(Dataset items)

-- Opening Marker --

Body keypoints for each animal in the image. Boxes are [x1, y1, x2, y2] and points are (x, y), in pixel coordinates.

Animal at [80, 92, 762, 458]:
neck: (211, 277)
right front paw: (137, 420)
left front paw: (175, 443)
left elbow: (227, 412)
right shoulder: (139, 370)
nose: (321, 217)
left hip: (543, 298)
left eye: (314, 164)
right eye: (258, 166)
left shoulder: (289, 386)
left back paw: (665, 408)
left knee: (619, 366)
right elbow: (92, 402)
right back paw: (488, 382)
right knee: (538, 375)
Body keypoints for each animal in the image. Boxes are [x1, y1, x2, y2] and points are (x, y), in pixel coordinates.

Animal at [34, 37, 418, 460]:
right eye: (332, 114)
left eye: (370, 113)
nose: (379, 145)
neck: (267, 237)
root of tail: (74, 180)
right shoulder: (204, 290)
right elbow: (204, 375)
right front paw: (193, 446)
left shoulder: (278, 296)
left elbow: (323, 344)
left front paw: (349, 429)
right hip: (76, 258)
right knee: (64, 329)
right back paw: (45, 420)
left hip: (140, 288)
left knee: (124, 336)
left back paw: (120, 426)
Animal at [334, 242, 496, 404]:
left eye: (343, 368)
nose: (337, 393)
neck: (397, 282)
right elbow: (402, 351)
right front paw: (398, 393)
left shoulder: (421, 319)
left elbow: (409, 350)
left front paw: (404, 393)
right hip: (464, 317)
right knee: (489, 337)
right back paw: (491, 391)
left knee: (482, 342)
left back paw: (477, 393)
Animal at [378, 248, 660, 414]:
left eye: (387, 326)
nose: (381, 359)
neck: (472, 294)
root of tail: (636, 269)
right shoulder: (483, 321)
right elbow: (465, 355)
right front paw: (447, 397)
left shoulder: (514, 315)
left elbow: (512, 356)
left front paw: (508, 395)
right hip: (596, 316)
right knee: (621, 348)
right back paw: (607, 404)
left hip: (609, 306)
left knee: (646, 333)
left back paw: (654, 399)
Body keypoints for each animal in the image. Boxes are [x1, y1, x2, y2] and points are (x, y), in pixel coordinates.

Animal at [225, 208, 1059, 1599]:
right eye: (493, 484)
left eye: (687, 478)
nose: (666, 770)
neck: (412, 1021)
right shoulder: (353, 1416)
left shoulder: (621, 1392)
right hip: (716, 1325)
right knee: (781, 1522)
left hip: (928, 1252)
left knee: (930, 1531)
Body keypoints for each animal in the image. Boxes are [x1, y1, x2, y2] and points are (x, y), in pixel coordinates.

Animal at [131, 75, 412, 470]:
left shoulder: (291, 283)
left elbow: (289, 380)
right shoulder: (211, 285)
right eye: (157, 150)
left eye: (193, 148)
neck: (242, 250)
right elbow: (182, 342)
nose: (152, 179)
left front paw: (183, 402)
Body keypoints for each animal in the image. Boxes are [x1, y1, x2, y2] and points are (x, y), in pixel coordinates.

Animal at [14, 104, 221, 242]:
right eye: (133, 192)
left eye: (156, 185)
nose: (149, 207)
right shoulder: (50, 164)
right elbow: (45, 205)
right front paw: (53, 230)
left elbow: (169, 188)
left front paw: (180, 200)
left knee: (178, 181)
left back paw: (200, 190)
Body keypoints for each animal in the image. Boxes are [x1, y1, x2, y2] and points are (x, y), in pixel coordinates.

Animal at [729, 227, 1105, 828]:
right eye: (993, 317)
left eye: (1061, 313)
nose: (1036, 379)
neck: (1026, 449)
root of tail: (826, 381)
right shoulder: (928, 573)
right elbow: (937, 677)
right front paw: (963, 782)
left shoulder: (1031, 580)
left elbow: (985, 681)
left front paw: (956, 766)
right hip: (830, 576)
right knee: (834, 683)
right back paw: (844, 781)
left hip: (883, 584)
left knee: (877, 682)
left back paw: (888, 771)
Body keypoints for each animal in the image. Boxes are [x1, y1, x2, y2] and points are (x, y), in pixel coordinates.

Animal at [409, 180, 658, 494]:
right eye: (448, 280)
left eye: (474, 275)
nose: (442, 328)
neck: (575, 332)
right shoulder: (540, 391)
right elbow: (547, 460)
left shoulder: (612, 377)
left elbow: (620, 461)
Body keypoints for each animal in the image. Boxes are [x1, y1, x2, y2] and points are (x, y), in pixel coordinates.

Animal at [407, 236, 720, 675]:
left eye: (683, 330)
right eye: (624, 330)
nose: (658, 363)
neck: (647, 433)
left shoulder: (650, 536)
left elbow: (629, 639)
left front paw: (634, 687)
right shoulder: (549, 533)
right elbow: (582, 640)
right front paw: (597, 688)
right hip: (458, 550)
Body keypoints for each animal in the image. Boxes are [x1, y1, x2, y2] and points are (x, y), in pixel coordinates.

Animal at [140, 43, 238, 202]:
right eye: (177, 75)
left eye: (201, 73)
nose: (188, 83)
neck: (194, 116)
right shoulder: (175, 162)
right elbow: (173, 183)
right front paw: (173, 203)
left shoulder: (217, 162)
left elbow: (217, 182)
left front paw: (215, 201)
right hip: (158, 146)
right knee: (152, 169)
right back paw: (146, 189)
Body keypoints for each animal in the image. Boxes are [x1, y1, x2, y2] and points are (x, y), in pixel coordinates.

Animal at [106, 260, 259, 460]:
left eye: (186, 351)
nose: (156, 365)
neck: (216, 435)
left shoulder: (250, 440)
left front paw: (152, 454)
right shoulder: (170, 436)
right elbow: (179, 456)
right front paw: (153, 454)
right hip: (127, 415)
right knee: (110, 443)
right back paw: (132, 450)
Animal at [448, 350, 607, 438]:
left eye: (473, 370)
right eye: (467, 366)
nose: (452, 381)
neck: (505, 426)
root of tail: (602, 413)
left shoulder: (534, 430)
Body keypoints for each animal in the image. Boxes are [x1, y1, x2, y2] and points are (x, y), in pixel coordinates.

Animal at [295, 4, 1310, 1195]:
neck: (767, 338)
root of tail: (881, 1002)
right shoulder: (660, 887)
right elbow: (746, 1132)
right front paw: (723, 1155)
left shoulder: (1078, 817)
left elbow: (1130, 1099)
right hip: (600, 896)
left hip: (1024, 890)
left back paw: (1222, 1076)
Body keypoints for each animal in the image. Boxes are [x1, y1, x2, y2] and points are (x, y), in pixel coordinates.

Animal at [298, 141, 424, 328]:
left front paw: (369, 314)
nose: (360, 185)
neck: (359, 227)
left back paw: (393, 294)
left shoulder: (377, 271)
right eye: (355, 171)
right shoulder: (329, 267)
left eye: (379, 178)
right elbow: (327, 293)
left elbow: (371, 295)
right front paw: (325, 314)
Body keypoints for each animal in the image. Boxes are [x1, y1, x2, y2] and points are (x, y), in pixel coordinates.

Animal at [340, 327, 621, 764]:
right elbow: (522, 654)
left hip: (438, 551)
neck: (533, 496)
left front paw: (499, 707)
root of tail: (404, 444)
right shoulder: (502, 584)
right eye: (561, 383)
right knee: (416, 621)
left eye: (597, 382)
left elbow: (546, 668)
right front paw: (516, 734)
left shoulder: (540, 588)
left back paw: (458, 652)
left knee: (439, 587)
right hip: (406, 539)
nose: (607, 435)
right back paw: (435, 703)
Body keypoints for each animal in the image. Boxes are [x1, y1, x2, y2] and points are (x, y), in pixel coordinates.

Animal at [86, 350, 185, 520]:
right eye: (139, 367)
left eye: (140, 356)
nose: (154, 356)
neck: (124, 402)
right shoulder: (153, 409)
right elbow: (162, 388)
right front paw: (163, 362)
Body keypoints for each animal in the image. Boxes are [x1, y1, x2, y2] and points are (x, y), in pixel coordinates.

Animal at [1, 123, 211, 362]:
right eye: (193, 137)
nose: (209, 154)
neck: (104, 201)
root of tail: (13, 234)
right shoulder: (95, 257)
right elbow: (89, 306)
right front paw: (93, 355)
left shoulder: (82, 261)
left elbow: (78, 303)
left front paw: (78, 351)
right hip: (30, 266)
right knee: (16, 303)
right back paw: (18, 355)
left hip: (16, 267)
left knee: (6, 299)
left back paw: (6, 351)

-- Closing Marker --

From the data above, reproduce word for word the lines running from the line with "root of tail: (404, 444)" to the line with "nose: (607, 435)", ends included.

▸ RESULT OF THIS TASK
root of tail: (404, 444)
right shoulder: (502, 584)
right eye: (561, 383)
right knee: (416, 621)
left eye: (597, 382)
left elbow: (546, 668)
right front paw: (516, 734)
left shoulder: (540, 588)
left back paw: (458, 652)
left knee: (439, 587)
right hip: (406, 539)
nose: (607, 435)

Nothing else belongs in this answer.